◆ Requirement:
Review the listing and copy each line that holds the word "achterstand".

---

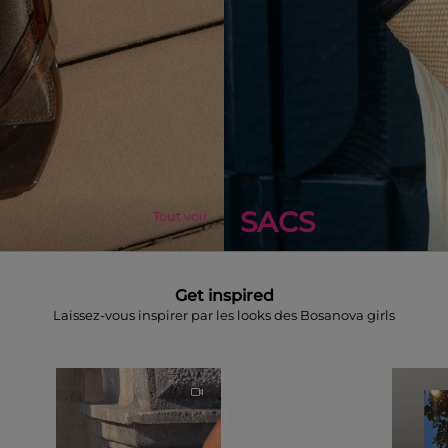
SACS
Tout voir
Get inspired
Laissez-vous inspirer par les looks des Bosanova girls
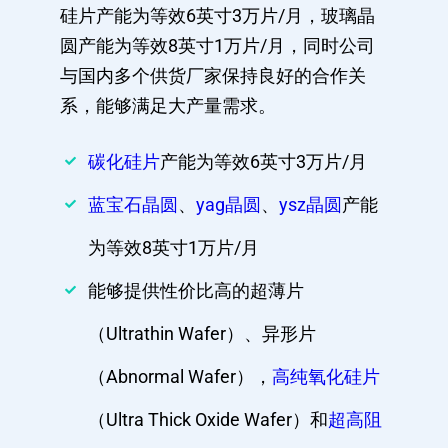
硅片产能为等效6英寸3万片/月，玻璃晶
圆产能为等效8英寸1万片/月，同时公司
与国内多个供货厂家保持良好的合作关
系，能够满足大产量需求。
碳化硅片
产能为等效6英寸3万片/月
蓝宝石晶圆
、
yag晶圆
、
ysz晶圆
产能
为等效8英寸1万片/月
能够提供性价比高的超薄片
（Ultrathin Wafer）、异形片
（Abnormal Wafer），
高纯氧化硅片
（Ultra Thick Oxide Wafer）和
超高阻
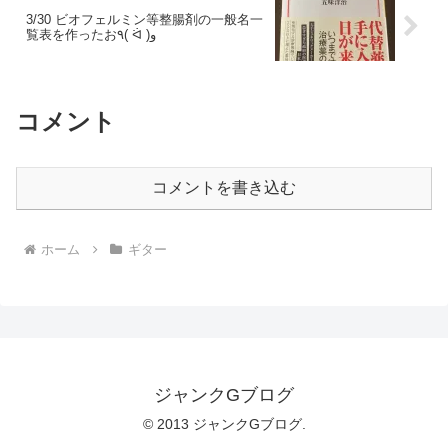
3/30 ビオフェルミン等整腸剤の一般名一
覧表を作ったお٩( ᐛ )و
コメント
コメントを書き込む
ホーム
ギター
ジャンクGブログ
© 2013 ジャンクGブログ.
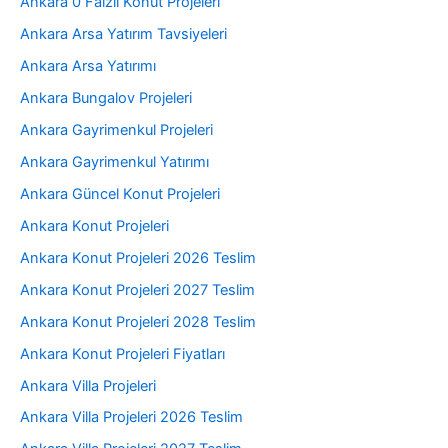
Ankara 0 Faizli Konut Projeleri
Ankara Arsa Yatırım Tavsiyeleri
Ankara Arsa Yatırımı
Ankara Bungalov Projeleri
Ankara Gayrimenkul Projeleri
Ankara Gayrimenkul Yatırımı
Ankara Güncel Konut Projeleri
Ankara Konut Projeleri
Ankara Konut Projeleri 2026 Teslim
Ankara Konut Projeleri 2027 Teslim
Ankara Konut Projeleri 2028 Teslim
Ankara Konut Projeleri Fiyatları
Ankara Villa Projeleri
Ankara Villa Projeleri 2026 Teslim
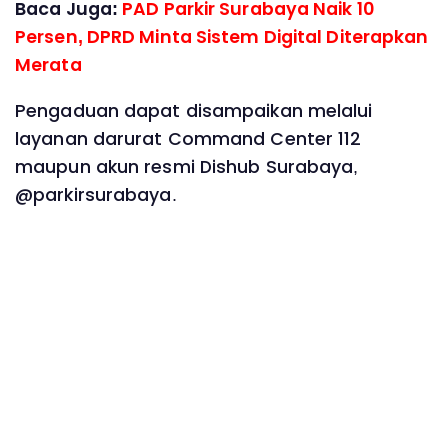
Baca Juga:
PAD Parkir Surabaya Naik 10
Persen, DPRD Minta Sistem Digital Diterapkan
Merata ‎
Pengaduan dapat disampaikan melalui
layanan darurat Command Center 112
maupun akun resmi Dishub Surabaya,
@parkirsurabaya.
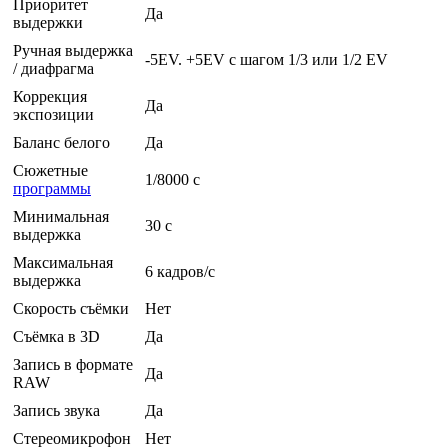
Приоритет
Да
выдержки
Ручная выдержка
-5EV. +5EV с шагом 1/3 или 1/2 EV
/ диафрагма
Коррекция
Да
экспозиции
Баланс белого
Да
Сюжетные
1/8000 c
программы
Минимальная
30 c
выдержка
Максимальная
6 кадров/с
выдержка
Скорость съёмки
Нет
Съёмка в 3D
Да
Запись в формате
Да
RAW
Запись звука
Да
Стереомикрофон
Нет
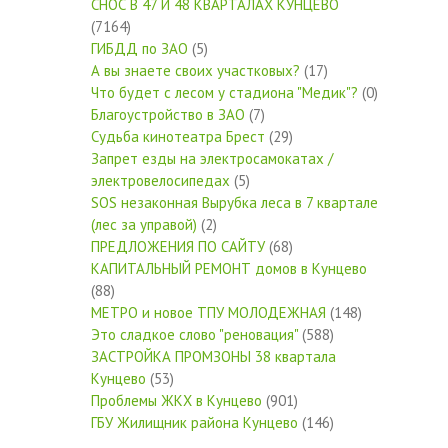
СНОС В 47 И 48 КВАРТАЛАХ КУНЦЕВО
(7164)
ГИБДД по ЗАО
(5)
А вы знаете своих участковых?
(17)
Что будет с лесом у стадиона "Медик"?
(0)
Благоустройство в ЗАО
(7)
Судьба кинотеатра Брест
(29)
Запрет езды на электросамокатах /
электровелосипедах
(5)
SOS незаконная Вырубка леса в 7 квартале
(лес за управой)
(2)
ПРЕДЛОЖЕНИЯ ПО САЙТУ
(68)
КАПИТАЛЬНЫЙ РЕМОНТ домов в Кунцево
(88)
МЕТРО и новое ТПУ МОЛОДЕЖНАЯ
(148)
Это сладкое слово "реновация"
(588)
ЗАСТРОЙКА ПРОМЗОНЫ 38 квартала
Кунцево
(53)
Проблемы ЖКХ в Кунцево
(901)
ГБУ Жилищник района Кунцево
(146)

---

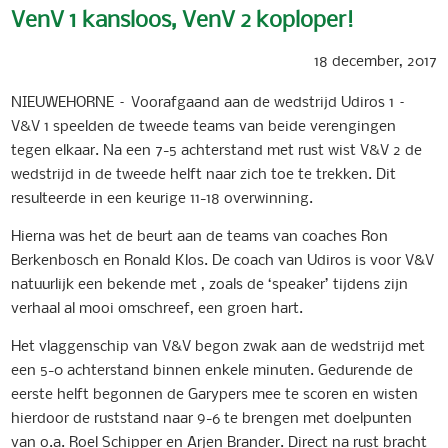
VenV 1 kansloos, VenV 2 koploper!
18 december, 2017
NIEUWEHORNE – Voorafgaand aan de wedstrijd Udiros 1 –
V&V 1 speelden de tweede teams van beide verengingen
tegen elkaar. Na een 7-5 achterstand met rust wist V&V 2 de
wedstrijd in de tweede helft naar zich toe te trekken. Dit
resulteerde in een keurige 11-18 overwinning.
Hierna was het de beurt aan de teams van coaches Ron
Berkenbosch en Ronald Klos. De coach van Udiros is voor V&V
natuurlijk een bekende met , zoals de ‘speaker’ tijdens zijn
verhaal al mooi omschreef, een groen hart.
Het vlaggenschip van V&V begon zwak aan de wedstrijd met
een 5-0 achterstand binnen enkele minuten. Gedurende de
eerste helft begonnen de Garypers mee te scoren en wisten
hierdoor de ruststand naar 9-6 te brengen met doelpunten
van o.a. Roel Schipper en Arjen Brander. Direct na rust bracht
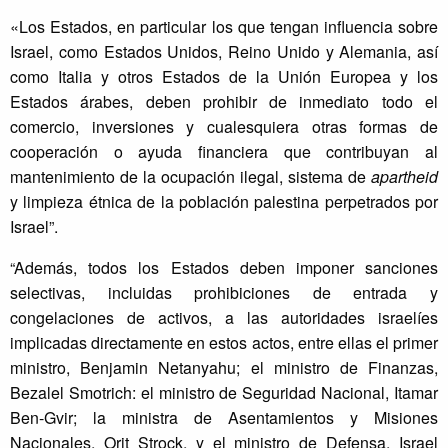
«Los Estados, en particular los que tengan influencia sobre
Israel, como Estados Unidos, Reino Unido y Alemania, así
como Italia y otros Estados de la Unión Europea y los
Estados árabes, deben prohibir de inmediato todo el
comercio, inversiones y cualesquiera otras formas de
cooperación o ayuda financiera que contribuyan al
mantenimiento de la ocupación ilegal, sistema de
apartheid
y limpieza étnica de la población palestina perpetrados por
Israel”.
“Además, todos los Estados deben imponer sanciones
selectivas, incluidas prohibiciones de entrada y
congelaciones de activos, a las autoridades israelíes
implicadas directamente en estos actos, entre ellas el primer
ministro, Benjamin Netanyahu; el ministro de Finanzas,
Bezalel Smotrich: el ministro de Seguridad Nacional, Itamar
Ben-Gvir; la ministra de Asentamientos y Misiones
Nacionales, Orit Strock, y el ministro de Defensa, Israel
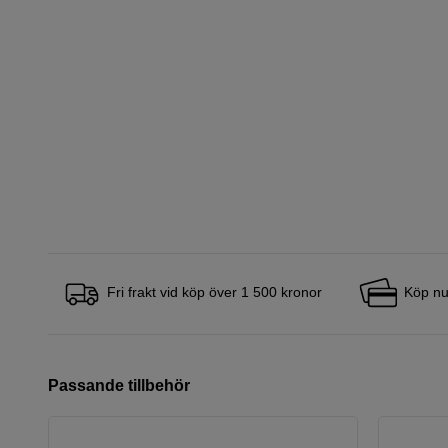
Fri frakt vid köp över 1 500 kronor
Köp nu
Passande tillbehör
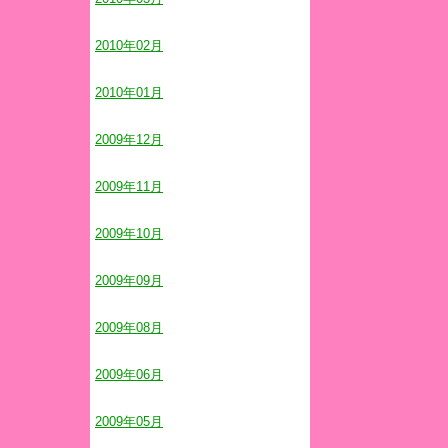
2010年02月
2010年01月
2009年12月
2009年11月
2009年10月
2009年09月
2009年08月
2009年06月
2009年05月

---

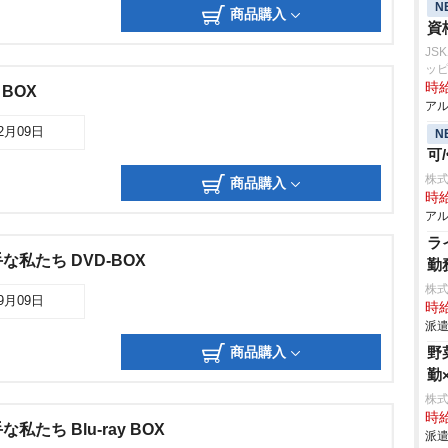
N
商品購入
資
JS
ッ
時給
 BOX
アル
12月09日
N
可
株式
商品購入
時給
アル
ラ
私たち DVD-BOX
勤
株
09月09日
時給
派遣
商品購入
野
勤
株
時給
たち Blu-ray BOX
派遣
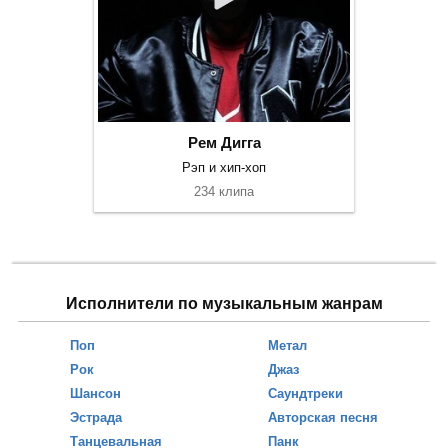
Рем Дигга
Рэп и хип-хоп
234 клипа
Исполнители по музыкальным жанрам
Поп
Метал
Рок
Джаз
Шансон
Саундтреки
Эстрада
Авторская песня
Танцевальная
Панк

---

◆ Exercise result:
tegen elkaar. Na een 7-5 achterstand met rust wist V&V 2 de
een 5-0 achterstand binnen enkele minuten. Gedurende de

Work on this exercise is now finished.